Roger Ebert also liked the film:

Artemisia is as much about art as about sex, and it contains a lot of information about techniques, including the revolutionary idea of moving the easel outside and painting from nature. It lacks, however, detailed scenes showing drawings in the act of being created (for that you need La Belle Noiseuse, Jacques Rivette's 1991 movie that peers intimately over the shoulder of an artist in love). And it doesn't show a lot of Artemisia's work. What it does show is the gift of Valentina Cervi, who is another of those modern European actresses, like Juliette Binoche, Irene Jacob, Emmanuelle Beart and Julie Delpy, whose intelligence, despite everything else, is the most attractive thing about her.

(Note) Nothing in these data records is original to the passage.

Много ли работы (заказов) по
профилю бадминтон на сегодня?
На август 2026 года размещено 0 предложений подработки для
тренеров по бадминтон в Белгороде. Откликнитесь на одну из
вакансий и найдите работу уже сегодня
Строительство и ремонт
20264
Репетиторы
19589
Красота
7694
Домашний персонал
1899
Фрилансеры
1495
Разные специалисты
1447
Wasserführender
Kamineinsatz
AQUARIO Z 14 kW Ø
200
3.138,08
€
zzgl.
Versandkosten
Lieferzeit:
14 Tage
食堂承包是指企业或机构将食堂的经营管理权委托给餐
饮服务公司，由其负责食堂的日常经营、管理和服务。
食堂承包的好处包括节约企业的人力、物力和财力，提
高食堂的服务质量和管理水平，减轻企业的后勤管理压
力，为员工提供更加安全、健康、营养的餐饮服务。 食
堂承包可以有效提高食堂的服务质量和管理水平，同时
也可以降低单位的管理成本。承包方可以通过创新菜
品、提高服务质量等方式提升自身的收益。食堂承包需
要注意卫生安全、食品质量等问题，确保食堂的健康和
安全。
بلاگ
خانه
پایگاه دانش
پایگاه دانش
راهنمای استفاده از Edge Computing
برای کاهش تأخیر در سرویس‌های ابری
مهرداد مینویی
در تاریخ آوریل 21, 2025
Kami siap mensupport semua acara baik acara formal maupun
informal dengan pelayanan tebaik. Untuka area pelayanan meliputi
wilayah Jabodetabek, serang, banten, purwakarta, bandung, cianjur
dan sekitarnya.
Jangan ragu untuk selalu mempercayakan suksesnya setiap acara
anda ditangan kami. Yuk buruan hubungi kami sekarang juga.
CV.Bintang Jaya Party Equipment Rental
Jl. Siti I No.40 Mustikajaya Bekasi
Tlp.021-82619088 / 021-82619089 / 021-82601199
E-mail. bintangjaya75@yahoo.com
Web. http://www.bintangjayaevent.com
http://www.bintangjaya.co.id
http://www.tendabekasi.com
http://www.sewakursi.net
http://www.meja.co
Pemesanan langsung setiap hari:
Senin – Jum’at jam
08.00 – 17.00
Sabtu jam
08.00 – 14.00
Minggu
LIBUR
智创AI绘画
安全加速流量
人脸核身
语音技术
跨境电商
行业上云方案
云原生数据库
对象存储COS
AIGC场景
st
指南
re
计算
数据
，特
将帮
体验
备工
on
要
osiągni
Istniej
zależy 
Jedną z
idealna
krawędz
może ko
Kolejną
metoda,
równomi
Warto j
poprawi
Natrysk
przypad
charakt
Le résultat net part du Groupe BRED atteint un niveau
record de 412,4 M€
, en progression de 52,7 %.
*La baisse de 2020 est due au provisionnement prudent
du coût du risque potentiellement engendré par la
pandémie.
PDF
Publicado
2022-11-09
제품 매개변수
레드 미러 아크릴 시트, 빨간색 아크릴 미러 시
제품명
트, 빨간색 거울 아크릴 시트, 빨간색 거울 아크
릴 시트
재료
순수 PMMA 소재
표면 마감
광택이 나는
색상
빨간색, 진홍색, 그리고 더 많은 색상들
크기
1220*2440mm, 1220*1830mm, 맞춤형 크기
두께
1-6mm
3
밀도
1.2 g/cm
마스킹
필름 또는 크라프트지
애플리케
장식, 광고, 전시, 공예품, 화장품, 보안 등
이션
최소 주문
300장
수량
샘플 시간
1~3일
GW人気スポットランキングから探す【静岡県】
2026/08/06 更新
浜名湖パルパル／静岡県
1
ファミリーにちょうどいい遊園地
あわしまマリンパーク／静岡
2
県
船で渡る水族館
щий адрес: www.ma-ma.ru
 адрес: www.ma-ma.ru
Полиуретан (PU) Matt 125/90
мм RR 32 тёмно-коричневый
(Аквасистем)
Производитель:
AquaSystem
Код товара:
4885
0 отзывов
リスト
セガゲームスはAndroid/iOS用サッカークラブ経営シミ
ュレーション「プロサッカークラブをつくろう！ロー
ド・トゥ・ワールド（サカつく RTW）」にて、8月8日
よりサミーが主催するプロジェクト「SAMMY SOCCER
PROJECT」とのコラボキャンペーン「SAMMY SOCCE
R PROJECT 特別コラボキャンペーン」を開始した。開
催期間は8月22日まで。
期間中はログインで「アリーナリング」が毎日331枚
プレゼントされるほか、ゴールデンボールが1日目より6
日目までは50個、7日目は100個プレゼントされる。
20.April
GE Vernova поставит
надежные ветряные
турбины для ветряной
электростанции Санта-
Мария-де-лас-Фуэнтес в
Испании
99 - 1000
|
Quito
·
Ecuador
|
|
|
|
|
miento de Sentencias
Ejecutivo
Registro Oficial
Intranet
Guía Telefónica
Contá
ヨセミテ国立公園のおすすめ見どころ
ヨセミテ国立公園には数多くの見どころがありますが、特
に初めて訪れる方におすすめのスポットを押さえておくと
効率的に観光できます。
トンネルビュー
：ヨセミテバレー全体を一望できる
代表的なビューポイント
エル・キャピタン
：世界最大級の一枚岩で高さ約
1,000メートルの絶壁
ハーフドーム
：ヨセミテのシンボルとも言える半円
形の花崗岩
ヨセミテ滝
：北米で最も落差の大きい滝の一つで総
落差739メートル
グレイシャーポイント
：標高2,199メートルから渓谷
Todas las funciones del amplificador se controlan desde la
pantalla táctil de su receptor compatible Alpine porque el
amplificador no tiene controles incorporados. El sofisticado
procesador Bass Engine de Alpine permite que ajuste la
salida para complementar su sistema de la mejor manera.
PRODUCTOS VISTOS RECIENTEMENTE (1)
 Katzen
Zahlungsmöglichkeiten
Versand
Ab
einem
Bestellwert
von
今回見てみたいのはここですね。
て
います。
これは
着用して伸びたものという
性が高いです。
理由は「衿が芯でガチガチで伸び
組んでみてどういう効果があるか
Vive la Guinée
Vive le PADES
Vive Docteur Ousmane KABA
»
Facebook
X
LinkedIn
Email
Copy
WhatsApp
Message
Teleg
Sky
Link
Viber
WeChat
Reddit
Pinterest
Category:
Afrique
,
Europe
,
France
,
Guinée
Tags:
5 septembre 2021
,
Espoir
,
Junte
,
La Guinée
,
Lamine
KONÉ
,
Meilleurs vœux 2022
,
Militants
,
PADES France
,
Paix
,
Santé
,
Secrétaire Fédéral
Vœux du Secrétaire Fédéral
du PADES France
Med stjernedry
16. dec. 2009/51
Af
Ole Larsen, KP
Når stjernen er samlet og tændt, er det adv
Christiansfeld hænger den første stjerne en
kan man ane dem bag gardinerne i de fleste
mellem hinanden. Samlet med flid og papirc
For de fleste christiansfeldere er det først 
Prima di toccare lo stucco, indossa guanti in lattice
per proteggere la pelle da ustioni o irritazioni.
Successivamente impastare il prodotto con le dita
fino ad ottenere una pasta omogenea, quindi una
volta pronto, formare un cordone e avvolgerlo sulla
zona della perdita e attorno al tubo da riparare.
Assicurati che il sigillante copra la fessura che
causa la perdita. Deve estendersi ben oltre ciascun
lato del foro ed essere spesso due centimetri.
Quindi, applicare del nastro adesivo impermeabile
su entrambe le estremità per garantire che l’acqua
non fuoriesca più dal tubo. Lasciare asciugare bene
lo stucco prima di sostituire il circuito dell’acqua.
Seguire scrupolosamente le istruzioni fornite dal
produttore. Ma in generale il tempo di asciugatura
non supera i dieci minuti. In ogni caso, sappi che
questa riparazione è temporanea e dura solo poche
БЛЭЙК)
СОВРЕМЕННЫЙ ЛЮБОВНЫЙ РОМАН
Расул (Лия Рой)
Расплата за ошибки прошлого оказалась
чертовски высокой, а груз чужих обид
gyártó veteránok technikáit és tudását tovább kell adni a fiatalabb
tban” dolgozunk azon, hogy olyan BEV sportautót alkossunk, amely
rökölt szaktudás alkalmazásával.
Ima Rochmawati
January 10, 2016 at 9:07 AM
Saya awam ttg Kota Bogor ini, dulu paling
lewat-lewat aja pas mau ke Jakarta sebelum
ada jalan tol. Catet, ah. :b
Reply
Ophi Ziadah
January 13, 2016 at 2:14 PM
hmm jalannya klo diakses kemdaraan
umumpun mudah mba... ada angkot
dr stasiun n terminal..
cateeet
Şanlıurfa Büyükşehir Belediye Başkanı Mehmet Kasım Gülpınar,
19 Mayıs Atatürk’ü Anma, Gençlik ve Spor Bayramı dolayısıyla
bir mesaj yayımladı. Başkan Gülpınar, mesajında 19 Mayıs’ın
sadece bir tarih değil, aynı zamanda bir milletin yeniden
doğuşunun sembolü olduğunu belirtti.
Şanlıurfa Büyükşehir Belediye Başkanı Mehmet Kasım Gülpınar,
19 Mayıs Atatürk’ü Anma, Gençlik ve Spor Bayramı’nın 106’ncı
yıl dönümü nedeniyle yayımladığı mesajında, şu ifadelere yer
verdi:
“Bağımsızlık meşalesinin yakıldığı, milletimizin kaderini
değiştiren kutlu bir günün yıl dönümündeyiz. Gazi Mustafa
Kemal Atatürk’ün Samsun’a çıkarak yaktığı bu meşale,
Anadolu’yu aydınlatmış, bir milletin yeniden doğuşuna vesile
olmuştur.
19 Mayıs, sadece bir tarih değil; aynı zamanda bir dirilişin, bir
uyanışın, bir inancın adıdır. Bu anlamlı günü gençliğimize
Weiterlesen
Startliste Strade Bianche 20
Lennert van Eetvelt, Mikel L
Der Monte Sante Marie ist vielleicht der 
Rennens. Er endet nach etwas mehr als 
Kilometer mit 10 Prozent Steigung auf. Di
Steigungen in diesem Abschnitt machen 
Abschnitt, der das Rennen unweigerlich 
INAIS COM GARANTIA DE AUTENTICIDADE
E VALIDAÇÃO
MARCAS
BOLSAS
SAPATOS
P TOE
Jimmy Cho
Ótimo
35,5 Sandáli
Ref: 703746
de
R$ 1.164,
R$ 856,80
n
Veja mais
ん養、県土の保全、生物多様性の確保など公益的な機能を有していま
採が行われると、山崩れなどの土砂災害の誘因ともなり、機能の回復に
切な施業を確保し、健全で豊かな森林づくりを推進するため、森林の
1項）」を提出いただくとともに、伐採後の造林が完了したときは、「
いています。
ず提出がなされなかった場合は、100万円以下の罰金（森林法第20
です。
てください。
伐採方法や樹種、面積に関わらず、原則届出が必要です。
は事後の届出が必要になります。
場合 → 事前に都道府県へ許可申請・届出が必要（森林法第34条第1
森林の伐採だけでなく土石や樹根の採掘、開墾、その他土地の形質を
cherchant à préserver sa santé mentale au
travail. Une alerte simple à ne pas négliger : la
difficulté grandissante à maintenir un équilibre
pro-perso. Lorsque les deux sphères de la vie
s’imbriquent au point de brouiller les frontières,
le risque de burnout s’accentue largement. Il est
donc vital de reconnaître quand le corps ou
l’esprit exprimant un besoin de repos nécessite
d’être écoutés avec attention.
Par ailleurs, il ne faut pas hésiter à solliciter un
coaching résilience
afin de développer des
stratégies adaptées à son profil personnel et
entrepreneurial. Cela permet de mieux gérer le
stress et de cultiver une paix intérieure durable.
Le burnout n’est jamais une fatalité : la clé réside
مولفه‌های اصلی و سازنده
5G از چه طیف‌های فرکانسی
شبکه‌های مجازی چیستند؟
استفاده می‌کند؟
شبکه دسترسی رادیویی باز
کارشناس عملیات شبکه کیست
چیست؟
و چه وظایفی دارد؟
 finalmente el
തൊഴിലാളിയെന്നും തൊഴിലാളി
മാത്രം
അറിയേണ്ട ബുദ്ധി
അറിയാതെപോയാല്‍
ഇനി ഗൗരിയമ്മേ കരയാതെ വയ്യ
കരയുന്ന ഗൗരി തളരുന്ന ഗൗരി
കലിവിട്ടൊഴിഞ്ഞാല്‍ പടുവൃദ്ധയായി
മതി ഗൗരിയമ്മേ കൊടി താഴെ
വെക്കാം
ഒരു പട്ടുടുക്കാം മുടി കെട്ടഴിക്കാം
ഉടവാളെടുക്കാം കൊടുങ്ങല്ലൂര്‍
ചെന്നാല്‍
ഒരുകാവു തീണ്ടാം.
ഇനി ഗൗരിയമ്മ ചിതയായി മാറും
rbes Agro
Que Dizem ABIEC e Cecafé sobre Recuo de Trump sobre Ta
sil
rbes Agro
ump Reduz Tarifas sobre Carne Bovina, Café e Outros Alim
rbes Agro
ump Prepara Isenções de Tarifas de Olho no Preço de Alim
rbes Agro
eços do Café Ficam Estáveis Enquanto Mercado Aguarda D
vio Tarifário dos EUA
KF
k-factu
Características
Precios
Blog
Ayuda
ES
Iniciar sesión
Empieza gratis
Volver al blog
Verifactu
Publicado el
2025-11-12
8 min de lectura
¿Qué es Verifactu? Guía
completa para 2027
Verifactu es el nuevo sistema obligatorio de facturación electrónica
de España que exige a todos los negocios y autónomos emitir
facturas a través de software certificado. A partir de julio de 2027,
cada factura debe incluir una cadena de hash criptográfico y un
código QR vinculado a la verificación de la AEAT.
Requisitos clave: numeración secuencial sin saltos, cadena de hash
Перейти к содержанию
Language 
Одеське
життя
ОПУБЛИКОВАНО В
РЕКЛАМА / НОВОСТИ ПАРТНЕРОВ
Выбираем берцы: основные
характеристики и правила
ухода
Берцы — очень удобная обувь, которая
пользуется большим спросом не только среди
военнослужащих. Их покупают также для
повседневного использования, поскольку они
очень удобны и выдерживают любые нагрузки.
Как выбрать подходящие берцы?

Daphne Merkin wrote in the New Yorker:

This controversial and confused new film, written and directed by Agnès Merlet, is ostensibly about the seventeenth-century painter Artemisia Gentileschi, but it is really the silliest form of late-twentieth-century iconography. The movie, which stars the fetching Valentina Cervi, makes a sexy love story out of Artemisia's relationship with her teacher, Agostino Tassi (played by Miki Manojlovic): it's art lessons as foreplay. "Let yourself go," Tassi tells his young pupil, as though he is quoting from Masters and Johnson, and Artemisia not only expertly guides him in bed but insists that he gave her pleasure when he raped her. Although the real Artemisia did flout the conventions of her time by insisting on painting from live models, it's hard to believe that she proceeded with the air of defiant entitlement she's given here. Once you accept the film on its own fraudulent terms, however, it's quite engaging-not least because of the erotic subtext.